▶

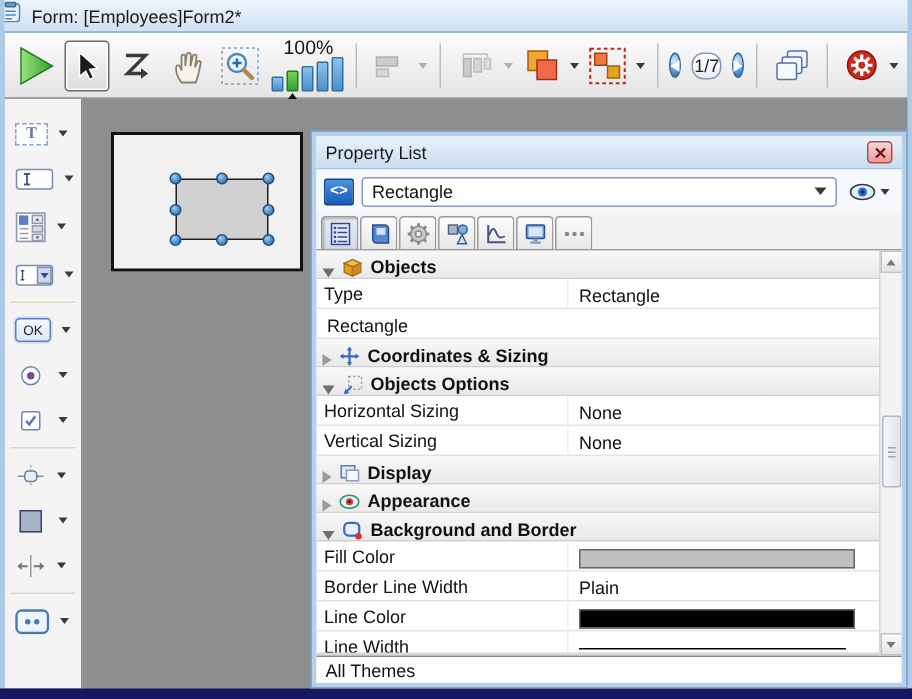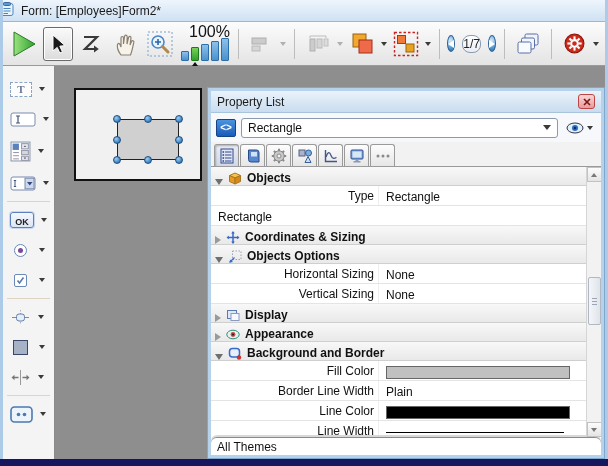--- a/index.html
+++ b/index.html
@@ -21,21 +21,21 @@
   .toolbar { position:absolute; left:3px; right:3px; top:22px; height:44px;
     background:linear-gradient(#fcfcfc,#e4e4e4); border-bottom:1px solid #9a9a9a;
     display:flex; align-items:center; gap:4px; padding:0 6px; z-index:5; }
   .tbtn { display:flex; align-items:center; justify-content:center; height:34px; min-width:30px; border-radius:3px; }
   .tbtn.sel { border:1px solid #6a6a6a; background:linear-gradient(#fafafa,#dcdcdc); box-shadow:inset 0 0 0 1px #ffffff; }
   .tsep { width:1px; height:30px; background:#bdbdbd; margin:0 4px; }
   .tri-d { width:0; height:0; border-left:4px solid transparent; border-right:4px solid transparent; border-top:5px solid #3a3a3a; }
   .tri-d.dis { border-top-color:#b0b0b0; }
   .tri-d.sm { border-left-width:3px; border-right-width:3px; border-top-width:4px; }
   .zoomctl { display:flex; flex-direction:column; align-items:flex-start; margin-left:2px; }
-  .zoom-label { font-size:16px; color:#111; line-height:11px; margin-left:8px; }
+  .zoom-label { font-size:13px; color:#111; line-height:11px; margin-left:8px; }
   .zoom-bars { display:flex; align-items:flex-end; gap:2px; height:24px; }
   .zbar { width:8px; background:linear-gradient(#8cc0ea,#4a92cc); border:1px solid #2e6ea6; border-radius:1px; }
   .zbar.green { background:linear-gradient(#7ad05a,#2fa02f); border-color:#1d7a1d; position:relative; }
   .zbar.green::after { content:""; position:absolute; left:50%; bottom:-6px; transform:translateX(-50%);
     border-left:3px solid transparent; border-right:3px solid transparent; border-bottom:4px solid #111; }
   .navbtn { width:17px; height:17px; border-radius:50%;
     background:radial-gradient(circle at 35% 30%, #d8ebfa, #5d9fd8 60%, #2f6ea8); border:1px solid #2a5f94;
     display:flex; align-items:center; justify-content:center; }
   .nav-tri-l { width:0;height:0;border-top:4px solid transparent;border-bottom:4px solid transparent;border-right:6px solid #fff; }
   .nav-tri-r { width:0;height:0;border-top:4px solid transparent;border-bottom:4px solid transparent;border-left:6px solid #fff; }
@@ -83,44 +83,44 @@
   .pptab { width:25px; height:22px; border:1px solid #9a9a9a; border-bottom:none; border-radius:3px 3px 0 0;
     background:linear-gradient(#fdfdfd,#e6e6e6); display:flex; align-items:center; justify-content:center; }
   .pptab.sel { background:linear-gradient(#e8ecf4,#d2d9e6); box-shadow:inset 1px 1px 2px rgba(0,0,0,.25); }
   .pp-body { flex:1; display:flex; overflow:hidden; }
   .pp-rows { flex:1; display:flex; flex-direction:column; }
   .sec { height:19px; flex:0 0 19px; background:linear-gradient(#f8f8f8,#e9e9e9);
     border-bottom:1px solid #cfcfcf; display:flex; align-items:flex-end; gap:5px; padding-left:4px; }
   .sec-label { font-size:12px; font-weight:bold; color:#111; }
   .tri-exp { width:0;height:0;border-left:4.5px solid transparent;border-right:4.5px solid transparent;border-top:6px solid #6f6f6f; }
   .tri-col { width:0;height:0;border-top:4.5px solid transparent;border-bottom:4.5px solid transparent;border-left:6px solid #9a9a9a; }
-  .prow { height:20px; flex:0 0 20px; display:flex; border-bottom:1px solid #e4e4e4;text-align:right; }
+  .prow { height:20px; flex:0 0 20px; display:flex; border-bottom:1px solid #e4e4e4; }
   .pname { width:168px; font-size:12px; color:#111; padding:3px 4px 0 5px; border-right:1px solid #eee; }
   .pval { flex:1; font-size:12px; color:#111; padding:3px 6px 0 7px; display:flex; align-items:center; }
   .swatch { width:95%; height:13px; border:1px solid #666; }
   .linewidth-line { width:92%; height:0; border-top:1px solid #000; }
   .pp-scroll { width:15px; flex:0 0 15px; background:#f2f2f2; border-left:1px solid #d5d5d5;
     display:flex; flex-direction:column; align-items:center; position:relative; }
   .sbtn { width:15px; height:15px; background:linear-gradient(#fcfcfc,#e4e4e4); border:1px solid #c2c2c2;
     display:flex; align-items:center; justify-content:center; }
   .sthumb { position:absolute; top:110px; left:1px; width:13px; height:48px; border:1px solid #b0b8c4;
     border-radius:2px; background:linear-gradient(90deg,#f4f6f8,#dfe4ea); }
   .sthumb::after { content:""; position:absolute; left:3px; right:3px; top:20px; height:1px;
     background:#9aa4b2; box-shadow:0 3px 0 #9aa4b2, 0 6px 0 #9aa4b2; }
   .tri-u { width:0;height:0;border-left:3.5px solid transparent;border-right:3.5px solid transparent;border-bottom:4.5px solid #777; }
   .tri-dn{ width:0;height:0;border-left:3.5px solid transparent;border-right:3.5px solid transparent;border-top:4.5px solid #777; }
   .pp-footer { height:18px; flex:0 0 18px; border-top:1px solid #8a8a8a; box-shadow:0 -2px 0 #d8d8d8;
-    background:#fff; font-size:12px; color:#111; display:flex; align-items:center; padding-left:6px;border-radius:6px; }
+    background:#fff; font-size:12px; color:#111; display:flex; align-items:center; padding-left:6px; }
 
   
   .text-tool-box { width:22px; height:15px; border:1px dashed #8aa4c4; color:#6a7a9a; font-family:"Liberation Serif",serif;
     font-size:11px; font-weight:bold; display:flex; align-items:center; justify-content:center; background:#fdfdfd; }
   .ok-btn-icon { width:24px; height:16px; border:1px solid #5a80c0; border-radius:3px;
-    background:linear-gradient(#f4f8fe,#dde6f4); font-size:9px; font-weight:bold; color:#222;
-    display:flex; align-items:flex-end; justify-content:center; box-shadow:0 0 0 1px #c8d8ee; }
+    background:linear-gradient(#f4f8fe,#dde6f4); font-size:9px; font-weight:normal; color:#222;
+    display:flex; align-items:center; justify-content:center; box-shadow:0 0 0 1px #c8d8ee; }
   .radio-icon { width:13px; height:13px; border-radius:50%; border:1px solid #6a88b8; background:#fff;
     display:flex; align-items:center; justify-content:center; margin-left:4px; }
   .radio-dot { width:5px; height:5px; border-radius:50%; background:#7a4a9a; }
   .check-icon { width:13px; height:13px; border:1px solid #6a88b8; border-radius:2px; background:#fff;
     display:flex; align-items:center; justify-content:center; margin-left:4px; }
   .rect-tool-icon { width:15px; height:15px; background:#a8b2c6; border:1px solid #3c4668; margin-left:3px; }
 </style>
 </head>
 <body>
 

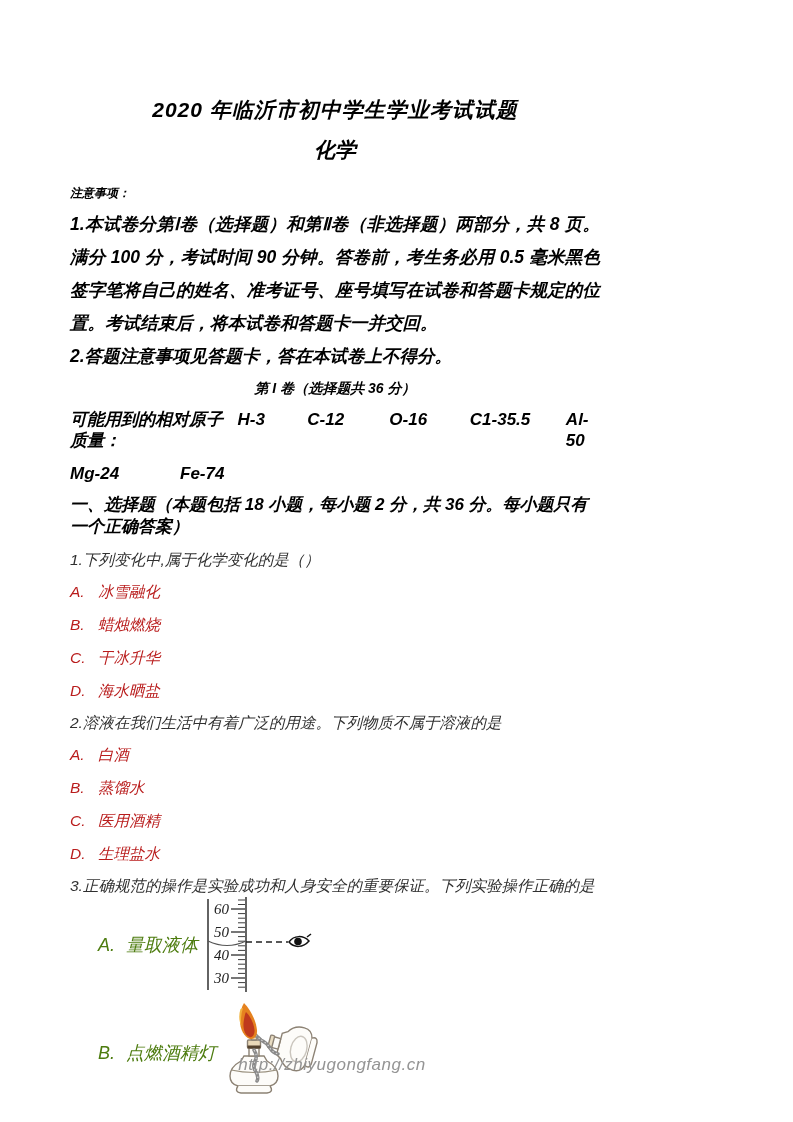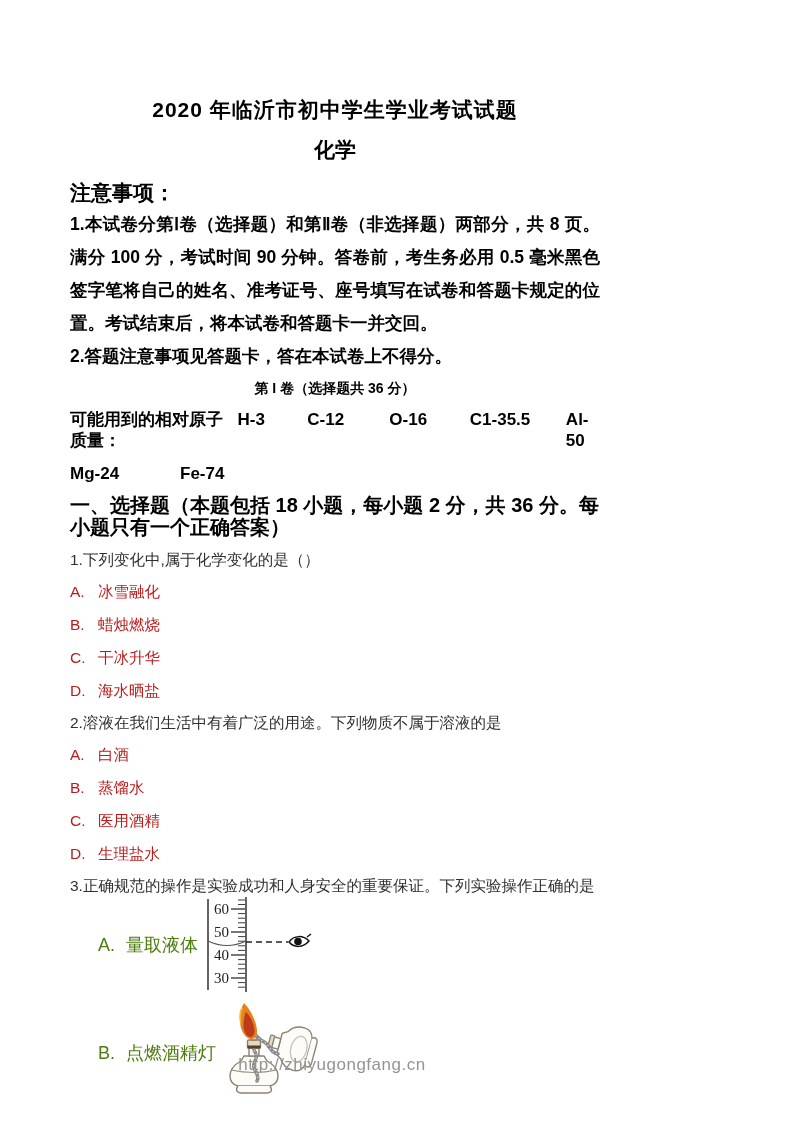--- a/index.html
+++ b/index.html
@@ -4,35 +4,36 @@
 <style>
   html,body{margin:0;padding:0;background:#ffffff;}
   .page{
     position:relative;
     width:664px;height:1122px;
     background:#ffffff;
     overflow:hidden;
     font-family:"Liberation Sans", sans-serif;
     color:#111;
     box-sizing:border-box;
+    font-style:italic;
   }
   .content{padding:98px 64px 0 70px;}
 
   .doc-title{
     margin:0;text-align:center;
     font-size:21px;line-height:24px;font-weight:700;color:#000;
     letter-spacing:1px;
   }
   .doc-subject{
     margin:16px 0 0;text-align:center;
     font-size:21px;line-height:24px;font-weight:700;color:#000;
   }
   .notice-heading{
     margin:20px 0 0;
-    font-size:21px;line-height:22px;font-weight:700;color:#000;
+    font-size:12px;line-height:22px;font-weight:700;color:#000;
   }
   .notice-item{
     margin:4px 0 0;
     font-size:17.5px;line-height:33px;font-weight:700;color:#000;
     text-align:justify;
   }
   .notice-item + .notice-item{margin-top:0;}
   .volume-heading{
     margin:4px 0 10px;text-align:center;
     font-size:14px;line-height:22px;font-weight:700;color:#000;
@@ -46,21 +47,21 @@
     font-size:17px;line-height:21px;font-weight:700;color:#000;
   }
   .am{display:inline-block;}
   .am-0{width:85px;}
   .am-1{width:100px;}
   .am-2{width:98px;}
   .am-3{width:117px;}
   .am-mg{width:110px;}
   .section-heading{
     margin:10px 0 0;
-    font-size:20px;line-height:22px;font-weight:700;color:#000;
+    font-size:17px;line-height:22px;font-weight:700;color:#000;
   }
   .q-text{
     margin:12px 0 0;
     font-size:15.5px;line-height:19px;font-weight:400;color:#303030;
   }
   .option{
     margin:13px 0 0;
     font-size:15.5px;line-height:20px;font-weight:400;color:#b91c1c;
   }
   .opt-label{display:inline-block;min-width:28px;}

◀

◆ WORK ITEM ◆
The word to look for is "prow"; copy out every line of the entries that holds it.

◆ RESPONSE TO THIS TASK ◆
-  .prow { height:20px; flex:0 0 20px; display:flex; border-bottom:1px solid #e4e4e4;text-align:right; }
+  .prow { height:20px; flex:0 0 20px; display:flex; border-bottom:1px solid #e4e4e4; }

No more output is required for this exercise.